Has anyone heard or does anyone know anything about this product known as magic jack? it is a devic that you put into your computer for telephone service. I am not sure about spending the money, but would love to lower my phone bills. Just wanted some input if anyone would have any. Thanks in advance. Wrenie


----------



## Elvandil (Aug 1, 2003)

http://forums.techguy.org/hardware/666750-magic-jack-voip-usb-interface.html?highlight=magic+jack
http://forums.techguy.org/tech-related-news/730720-magic-jack-phone-plug.html?highlight=magic+jack


----------



## wrenie (Jan 21, 2003)

Thank you for getting back to me so quickly, I'm not sure whether to try it yet or not.

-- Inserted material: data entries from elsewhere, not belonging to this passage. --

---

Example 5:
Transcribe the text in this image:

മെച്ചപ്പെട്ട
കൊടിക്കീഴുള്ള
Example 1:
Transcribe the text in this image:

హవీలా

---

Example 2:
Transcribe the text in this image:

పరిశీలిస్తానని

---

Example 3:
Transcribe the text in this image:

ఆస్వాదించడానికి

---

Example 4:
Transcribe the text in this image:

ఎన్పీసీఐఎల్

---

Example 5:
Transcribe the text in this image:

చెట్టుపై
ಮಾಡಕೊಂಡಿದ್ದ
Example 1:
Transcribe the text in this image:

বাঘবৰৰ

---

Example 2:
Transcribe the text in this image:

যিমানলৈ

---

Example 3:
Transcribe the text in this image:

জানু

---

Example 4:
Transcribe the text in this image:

I'll have to think on it a while. It does sound too good to be true. Wrenie


----------



## wtxcowboy (May 25, 2004)

i'm sure it works fine, only drawback is you have to leave your pc ON all the time to receive or make calls etc


----------



## wrenie (Jan 21, 2003)

Thank you. That would be no problem, the only time I turn it off is if we have a storm.


----------



## txroze (Aug 13, 2008)

Magic jack is my only phone and my comp is also only off in storms. Not safe to use phone then anyway. Ever so often I get a shaky connection but i just start over. Happened on cell phone also. I love Magic jack but will not be surprised if it goes up a little, but at $19.95 a year, I can afford it. txroze


----------



## JohnWill (Oct 19, 2002)

txroze said:


> Magic jack is my only phone and my comp is also only off in storms. Not safe to use phone then anyway.

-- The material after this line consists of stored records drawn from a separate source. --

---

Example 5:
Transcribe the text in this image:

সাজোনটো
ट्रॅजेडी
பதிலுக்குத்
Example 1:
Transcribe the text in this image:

Wireless phones pose no risk during a thunderstorm, it's the telephone wire that is the risky end.


----------



## vicks (Jan 31, 2005)

We have been using it for a few weeks now. Very happy with it...You can set it up with call forwarding to your cell phone when the computer is turned off.
Vicks


----------



## wrenie (Jan 21, 2003)

Thank you so much for your input. We have decided to give it a try. I can't wait to see how it works. Thanks again. Wrenie


----------



## andyjay (Sep 22, 2008)

I have Magic Jack and so far it has worked with no problems...I looked online for some reviews about the product and their were some people that bad mouthed it but then you will always have people that will not be happy. When you consider that it is basically free phone service (around $20 U.S a year) It is hard to beat. The only thing I find a bit annoying is that when I turn on my PC the next day (Magic Jack only works when PC is on) I have to unplug and then plug the Magic Jack back in the Usb port so my PC can detect the Magic Jack device. After that, it works fine. (By the way, does anyone know how I can solve that problem?) Please let me know.


----------



## txroze (Aug 13, 2008)

I think you may need to check with magic jack help because when my comp is turned on the first thing that returns is my magic jack. that is not very often cause mine is a die hard and is always on lol. Sorry wish i was of more help to you. Wanda/txroze


----------



## SIR****TMG (Aug 12, 2003)

http://www.magicjacksupport.com/ try using this link to all your magic jack questions and problems.


----------